Last June, a Government Accountability Office (GAO) report estimated that the IRS would spend $881 million of taxpayers’ money to implement the first four years of Obamacare, including about $500 million that the Department of Health and Human Services (HHS) diverted to the agency.
The Administration has requested $440 million as part of its 2014 budget proposal to help the IRS prepare for implementing the health care law. And the IRS has estimated that it would need to assign a total of 2,195 employees to deal with health care reform by the end of this year.
Some Republicans believe that the IRS and administration are intentionally low-balling the actual cost and manpower needs. In March, Rep. Charles Boustany, R-La., the chairman of the House Ways and Means Oversight Subcommittee, called on the acting IRS commissioner Steven T. Miller to provide a detailed accounting on the costs of administering Obamacare.
Now with House Republican leaders furious about how the IRS treated conservative groups—despite their past denials— several analysts say it is possible the controversy could be used as another excuse to cut agency funding and manpower to further thwart implementing Obamacare.
“When people look at funding the IRS they’re going to take into account everything that’s out there,” said Floyd Williams, a former legislative affairs director for the IRS who is now with a private Washington public policy strategies firm. “It’s no secret some in Congress have been trying to repeal the Affordable Care Act, let alone limit IRS funding for enforcement . . . . [The] IRS has already suffered the past three years with a status quo budget, which basically is a reduction, especially if you look at people who retired and haven’t been able to be replaced. Now, you have sequestration coming up. All of that added together spells trouble for the IRS and tax law enforcement.”

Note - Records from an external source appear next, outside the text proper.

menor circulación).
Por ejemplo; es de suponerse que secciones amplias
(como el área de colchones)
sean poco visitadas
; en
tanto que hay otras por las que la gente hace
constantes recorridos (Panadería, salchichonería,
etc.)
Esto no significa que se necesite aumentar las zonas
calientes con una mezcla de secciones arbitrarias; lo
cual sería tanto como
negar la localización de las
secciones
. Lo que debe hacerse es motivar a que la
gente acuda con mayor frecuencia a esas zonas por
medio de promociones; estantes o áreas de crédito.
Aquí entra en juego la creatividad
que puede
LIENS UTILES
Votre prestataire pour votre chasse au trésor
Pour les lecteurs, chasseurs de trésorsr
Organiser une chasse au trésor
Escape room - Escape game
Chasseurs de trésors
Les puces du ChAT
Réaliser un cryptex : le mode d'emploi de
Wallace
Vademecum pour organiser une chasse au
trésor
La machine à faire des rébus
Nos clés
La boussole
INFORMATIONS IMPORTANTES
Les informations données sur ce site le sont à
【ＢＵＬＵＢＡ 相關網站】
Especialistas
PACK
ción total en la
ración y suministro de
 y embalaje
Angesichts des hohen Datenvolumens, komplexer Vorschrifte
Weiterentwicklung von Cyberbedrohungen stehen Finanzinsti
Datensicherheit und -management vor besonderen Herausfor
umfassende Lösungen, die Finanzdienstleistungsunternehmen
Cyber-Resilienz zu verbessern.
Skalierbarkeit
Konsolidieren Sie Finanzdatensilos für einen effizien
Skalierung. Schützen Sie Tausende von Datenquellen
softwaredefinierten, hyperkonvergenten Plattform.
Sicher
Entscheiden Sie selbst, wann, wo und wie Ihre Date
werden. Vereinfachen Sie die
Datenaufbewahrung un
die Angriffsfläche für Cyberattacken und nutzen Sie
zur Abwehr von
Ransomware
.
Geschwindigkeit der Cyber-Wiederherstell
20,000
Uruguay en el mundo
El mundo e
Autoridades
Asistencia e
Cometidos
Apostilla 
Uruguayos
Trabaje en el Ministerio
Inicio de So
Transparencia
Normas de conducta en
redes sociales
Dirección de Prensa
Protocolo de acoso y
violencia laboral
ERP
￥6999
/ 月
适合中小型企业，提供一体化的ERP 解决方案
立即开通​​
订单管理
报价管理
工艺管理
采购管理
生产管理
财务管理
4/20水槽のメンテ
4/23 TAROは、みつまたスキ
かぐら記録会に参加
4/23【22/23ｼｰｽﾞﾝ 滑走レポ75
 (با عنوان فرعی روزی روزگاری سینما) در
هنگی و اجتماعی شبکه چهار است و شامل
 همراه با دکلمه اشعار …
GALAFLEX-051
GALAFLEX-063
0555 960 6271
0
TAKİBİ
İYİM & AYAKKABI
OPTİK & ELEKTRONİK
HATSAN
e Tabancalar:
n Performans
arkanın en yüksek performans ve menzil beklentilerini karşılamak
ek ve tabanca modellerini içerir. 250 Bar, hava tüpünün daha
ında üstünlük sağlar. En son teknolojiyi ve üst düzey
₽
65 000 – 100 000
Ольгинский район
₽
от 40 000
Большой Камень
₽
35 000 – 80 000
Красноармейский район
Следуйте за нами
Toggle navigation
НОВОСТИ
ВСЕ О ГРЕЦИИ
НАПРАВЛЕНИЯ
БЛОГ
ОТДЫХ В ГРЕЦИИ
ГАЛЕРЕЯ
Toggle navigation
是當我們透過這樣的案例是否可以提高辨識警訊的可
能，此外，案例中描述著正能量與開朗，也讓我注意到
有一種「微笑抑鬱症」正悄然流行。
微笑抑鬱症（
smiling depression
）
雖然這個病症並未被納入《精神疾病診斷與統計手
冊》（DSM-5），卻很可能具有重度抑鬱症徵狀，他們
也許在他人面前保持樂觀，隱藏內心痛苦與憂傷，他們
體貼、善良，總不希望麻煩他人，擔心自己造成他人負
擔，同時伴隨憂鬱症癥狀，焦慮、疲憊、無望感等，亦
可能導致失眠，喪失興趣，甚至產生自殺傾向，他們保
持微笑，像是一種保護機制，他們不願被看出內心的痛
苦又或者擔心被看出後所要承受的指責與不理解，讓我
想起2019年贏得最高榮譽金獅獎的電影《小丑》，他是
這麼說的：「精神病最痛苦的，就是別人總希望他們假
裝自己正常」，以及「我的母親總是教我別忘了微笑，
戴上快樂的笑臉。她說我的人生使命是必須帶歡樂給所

Paul Van de Water, a health care policy expert with the Center on Budget and Policy Priorities, cautioned that “it’s hard to tell at this point” what -- if any -- effect the flap over the IRS’s dealing with conservative groups will have on funding for Affordable Care Act enforcement.
“It seems to me that Republicans haven’t lacked for reasons not to provide enough funding for the IRS in the past, so it’s not as if they need a new reason to do so, but who knows? When you get into the realm of politics, all sorts of strange things can happen.”
Under the legislation, the IRS will provide insurance premium tax credits to help low and moderate income people purchase health coverage. It also will impose penalties on employers that fail to provide insurance and individuals who decline to purchase the coverage made available to them.
But even without Obamacare, this week’s scandal does have some legs of its own.
The investigative journalism non-profit ProPublica reported Monday that it had received at the end of last year from the IRS Cincinnati office the confidential and pending applications for tax exemption from nine conservative groups.
While many organizations bearing the Tea Party name are small players, the applications provided in response to a Freedom of Information Act request included forms submitted by the Karl Rove-linked Crossroads GPS and Americans for Responsible Leadership, an Arizona-based group that supported Republican presidential candidate with more than $5.2 million in expenditures.